Uzun parmaklarıyla sevgilisinin yanaklarında yer edinmiş inci tanelerini sakince silerek iki yanağının üzerine de birer öpücük bahşetmişti. "Sevgilim?"
"Ağlama ve sakince bana neler olduğunu anlat lütfen olur mu? Sorun neyse söz veriyorum halletmeye çalışacağım ama lütfen ağlama ve kendini yıpratma dayanamam o gözyaşlarına." Duyduğu cümlelerin ardından Jimin daha da fazla ağlamaya başlamıştı.
Düğün hazırlıklarıyla birlikte yaklaşık iki haftadır her şeye mızmızlanıp ağlıyor, Jungkook'un da elinin ayağına dolanmasına sebep oluyordu.
"Tüller hep beyaz gelmiş Jungkook, ben beyaz istememiştim ki kırmızı istemiştim ben. Mahvoldu işte düğünümüz herkes ne kadar kötü bir dekorasyon var deyip düğünümüzü terk edecek." Neredeyse hıçkırarak ağlayan bedenle Jungkook ne yapacağını bilememiş, yanaklarında yerini koruyan parmaklarıyla akmaya devam eden yaşları siliyordu çaresizce.
Salonda etrafı süslemek için kullanılacak bu tüllerin rengini aslında tam olarak omega istemişti. Beyazın masum, güzel ve samimi geldiğini söyleyerek seçmişti. Şimdi ise tam tersi kırmızı istiyordu, üstelik çokta duygusaldı ve Jungkook haftalardır bu duygusallığın sebebini anlayamıyordu. O böyle her şeye üzülüp ağladığında da Jungkook üzülüyordu çünkü kendisini çok yıpratıyordu. Geçen gün sırf televizyonda öylesine açıp izledikleri bir programda adam elendi diye uyuyakalana kadar ağlamıştı mesela. Bu tür saçma şeylere çok ağlar olmuştu ve bu alfayı tedirgin ediyordu istemsizce.

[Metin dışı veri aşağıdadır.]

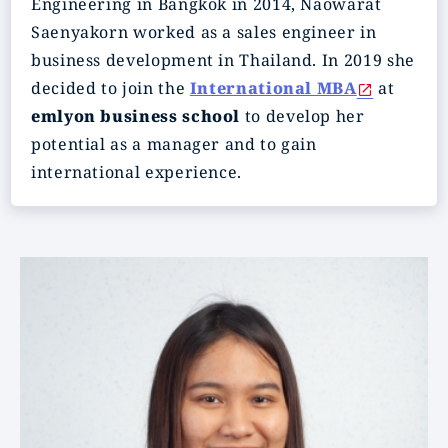
Engineering in Bangkok in 2014, Naowarat
Saenyakorn worked as a sales engineer in
business development in Thailand. In 2019 she
decided to join the
International MBA
at
emlyon business school
to develop her
potential as a manager and to gain
international experience.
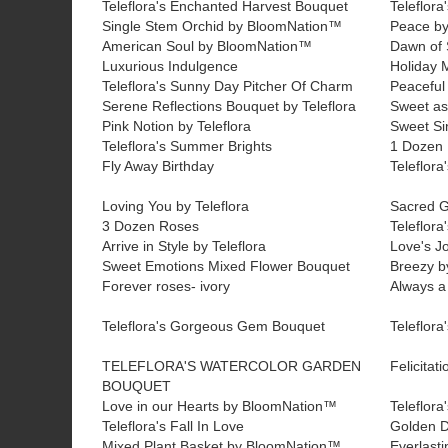
Teleflora's Enchanted Harvest Bouquet
Teleflora
Single Stem Orchid by BloomNation™
Peace b
American Soul by BloomNation™
Dawn of 
Luxurious Indulgence
Holiday 
Teleflora's Sunny Day Pitcher Of Charm
Peaceful 
Serene Reflections Bouquet by Teleflora
Sweet as
Pink Notion by Teleflora
Sweet Sin
Teleflora's Summer Brights
1 Dozen 
Fly Away Birthday
Teleflora
Loving You by Teleflora
Sacred G
3 Dozen Roses
Teleflora
Arrive in Style by Teleflora
Love's Jo
Sweet Emotions Mixed Flower Bouquet
Breezy b
Forever roses- ivory
Always a
Teleflora's Gorgeous Gem Bouquet
Teleflora
TELEFLORA'S WATERCOLOR GARDEN
Felicita
BOUQUET
Love in our Hearts by BloomNation™
Teleflor
Teleflora's Fall In Love
Golden D
Mixed Plant Basket by BloomNation™
Everlast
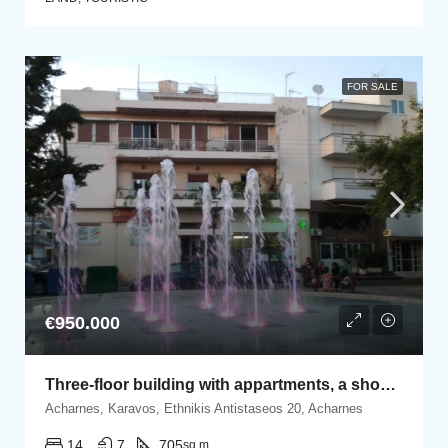
FOR SALE
€950.000
Three-floor building with appartments, a shop and 15 open parking spaces
Acharnes, Karavos, Ethnikis Antistaseos 20, Acharnes
14
7
705
sq.m.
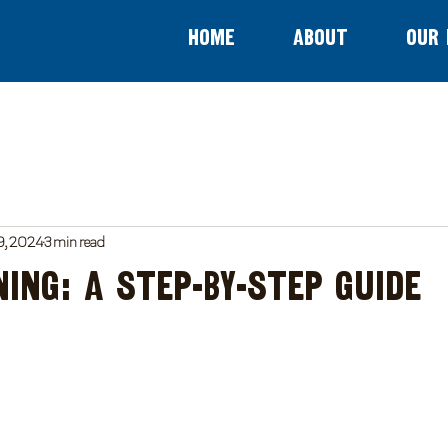
Home
About
Our 
9, 2024
3 min read
ning: A Step-by-Step Guide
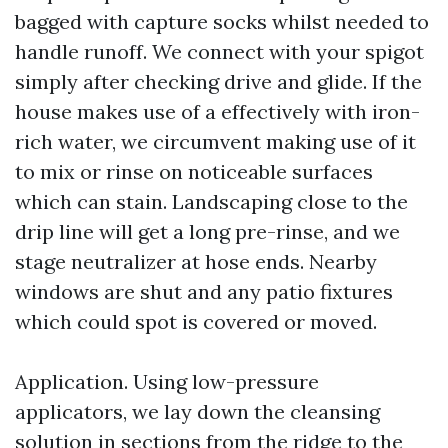
bagged with capture socks whilst needed to
handle runoff. We connect with your spigot
simply after checking drive and glide. If the
house makes use of a effectively with iron-
rich water, we circumvent making use of it
to mix or rinse on noticeable surfaces
which can stain. Landscaping close to the
drip line will get a long pre-rinse, and we
stage neutralizer at hose ends. Nearby
windows are shut and any patio fixtures
which could spot is covered or moved.
Application. Using low-pressure
applicators, we lay down the cleansing
solution in sections from the ridge to the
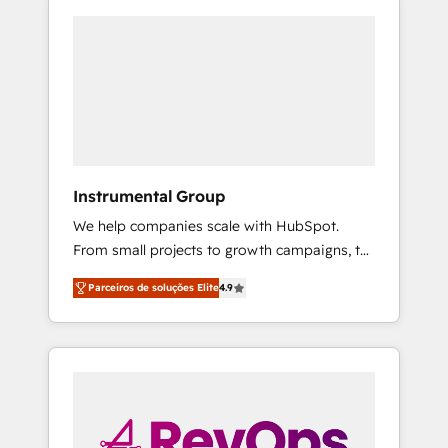
Instrumental Group
We help companies scale with HubSpot.
From small projects to growth campaigns, to
CRM and websites. Hire an agency that's
Parceiros de soluções Elite
4.9
experienced in every inch of HubSpot and
willing to work hand-in-hand with your team
to simplify the complex and build a better
experience for your team and customers.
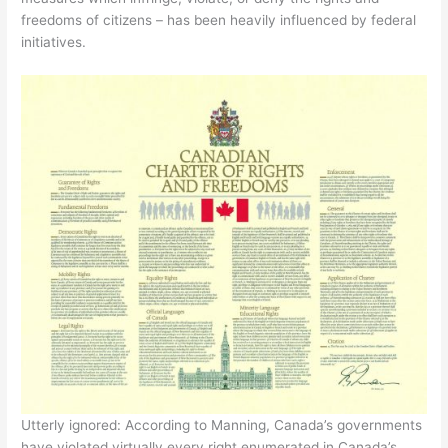
freedoms of citizens – has been heavily influenced by federal
initiatives.
Utterly ignored: According to Manning, Canada’s governments
have violated virtually every right enumerated in Canada’s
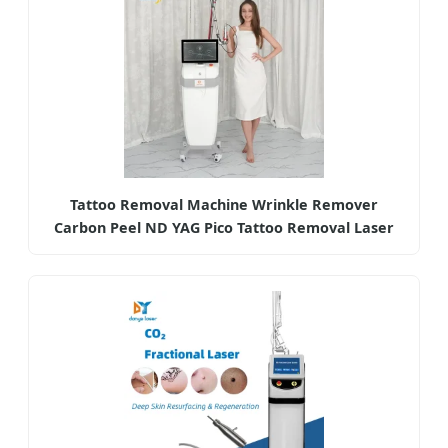
Tattoo Removal Machine Wrinkle Remover
Carbon Peel ND YAG Pico Tattoo Removal Laser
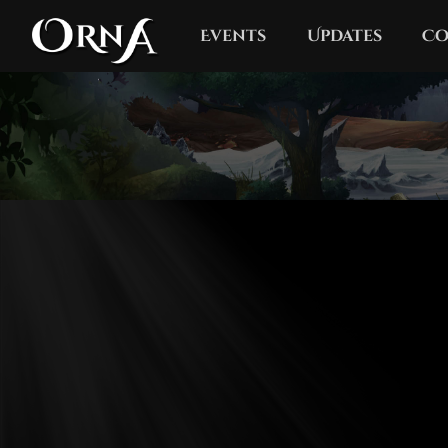
Events
Updates
Co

"Aşkım... benim güzel omegam... inan bana kimse düğünü terk etmeyecek tül renkleri yüzünden, söz veriyorum sana. Ama biraz daha böyle kendini üzmeye ve ağlamaya devam edersen düğün hiç başlayamaz ve biz evlenemeyiz bunu biliyorsun değil mi?" Kaşlarını kaldırarak bir onay beklediğinde, sevimli beden burnunu çekmiş başıyla onaylamıştı sevgilisini.
"Hadi bakalım gel bir yüzünü yıkayalım." Ayağa kalkarak sevgilisini de kaldırmış, belinden destekleyerek odanın içinde bulunan lavaboya ilerlemişti.
Alfanın yardımıyla omega biraz daha kendisine geldiğinde beyaz tüllerin sorun olmadığını söyleyerek herkesi rahatlatmıştı.
Elindeki beyaz tüllerin kabul görmesiyle Taehyung derin bir nefes vermiş, odadan çıkmıştı. Sabahtan itibaren bu salondaydı, en yakın arkadaşı bugün evleniyordu ve tabii ki erkenden çıkıp gelmiş, birkaç şeyle ilgilenmişti. İlgilendiği şeylerden birisi de bu tüllerdi, beyaz tüllerin büyük salondaki duruşu oldukça güzeldi, bunlar hakkında konuşmak için Jimin'in yanına gittiğinde ise arkadaşı bu tüllerin kötü gözüktüğünü öne sürerek beğenmemiş, Taehyung'u şaşırtmıştı. Bir an da ağlamaya başlaması da cabasıydı, ne yapsa ne dese susturamamıştı. Sonunda Jungkook odaya gelmişte onu sakinleştirmişti.
***
Misafirlerin doldurduğu salona göz gezdirdi odasından. Birçok insan onların bu mutlu gününü görmek, eşlik etmek için zaman ayırmıştı. Büyük bir gülümseme esir aldı dudaklarını, herkese minnettardı.